Fitch believes the results of ballot measures in large states with many Fitch-rated local entities were generally positive for local government credit quality. Although statewide ballots were mixed, those in large states, including California and Florida, went in a direction that will help maintain, if not improve, local government finances. Additionally, press reports indicate that a large majority of both the number and dollar amount of bond referenda were approved, including many in California and Texas.
California Proposition 30 was approved, giving the state’s school districts a reprieve from the midyear trigger cuts included in the state budget. We believe the school districts that planned for the trigger cuts in their budgets are likely to outperform this year while those that planned on implementing contingency plans or drawing down reserves to cover funding cuts to generally meet budgetary expectations. Beyond fiscal 2012, California school districts will continue to face general funding constraints, including the possibility of cuts, if the fiscal cliff is not averted and the potentially large cost increases should the California State Teachers’ Retirement System’s large liability be allocated to the districts.
The failure of Florida Amendment 4 removed one risk for local governments in the state’s recently recovering real estate markets. It would have allowed the legislature to repeal the “recapture” rule that allows taxable values on certain homes to continue to rise even if market values are declining until both valuations are equal. If Amendment 4 had passed and taxable values continued to decline, reductions could have added to the pressure on local governments to maintain services and balance operations.

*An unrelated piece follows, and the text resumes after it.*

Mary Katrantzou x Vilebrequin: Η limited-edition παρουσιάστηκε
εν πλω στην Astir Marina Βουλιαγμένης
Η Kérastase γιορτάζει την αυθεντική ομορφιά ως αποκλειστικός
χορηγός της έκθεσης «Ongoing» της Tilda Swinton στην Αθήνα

In contrast, a more restrictive initiative passed in Arizona. Arizona Proposal 117 limits the annual growth rate of assessed property values to 5% beginning in 2015. We believe this will also limit the debt capacity of local governments, as the state constitution limits debt totals to a percentage of taxable value. A number of local governments are approaching or have reached these caps as a result of the dramatic declines in taxable values over the past several years.

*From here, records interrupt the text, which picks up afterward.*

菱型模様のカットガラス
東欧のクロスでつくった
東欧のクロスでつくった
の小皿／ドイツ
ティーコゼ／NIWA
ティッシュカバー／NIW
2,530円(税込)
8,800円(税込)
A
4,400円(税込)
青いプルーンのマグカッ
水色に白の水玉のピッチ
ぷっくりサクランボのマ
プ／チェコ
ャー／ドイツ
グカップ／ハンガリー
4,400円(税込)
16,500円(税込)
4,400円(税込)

Results in Michigan were mixed. Proposal 1 failed, reducing the powers of state-imposed emergency financial managers to those that applied prior to the 2011 passage of Public Act 4. Under the prior law, Public Act 72, managers cannot break existing collective-bargaining agreements that could forestall a municipality’s emergence from bankruptcy. Michigan Proposal 2 also failed. If it had passed, we believed it could have limited localities’ financial flexibility because it would have guaranteed collective bargaining in the state’s constitution and made current or future challenges to collective bargaining invalid.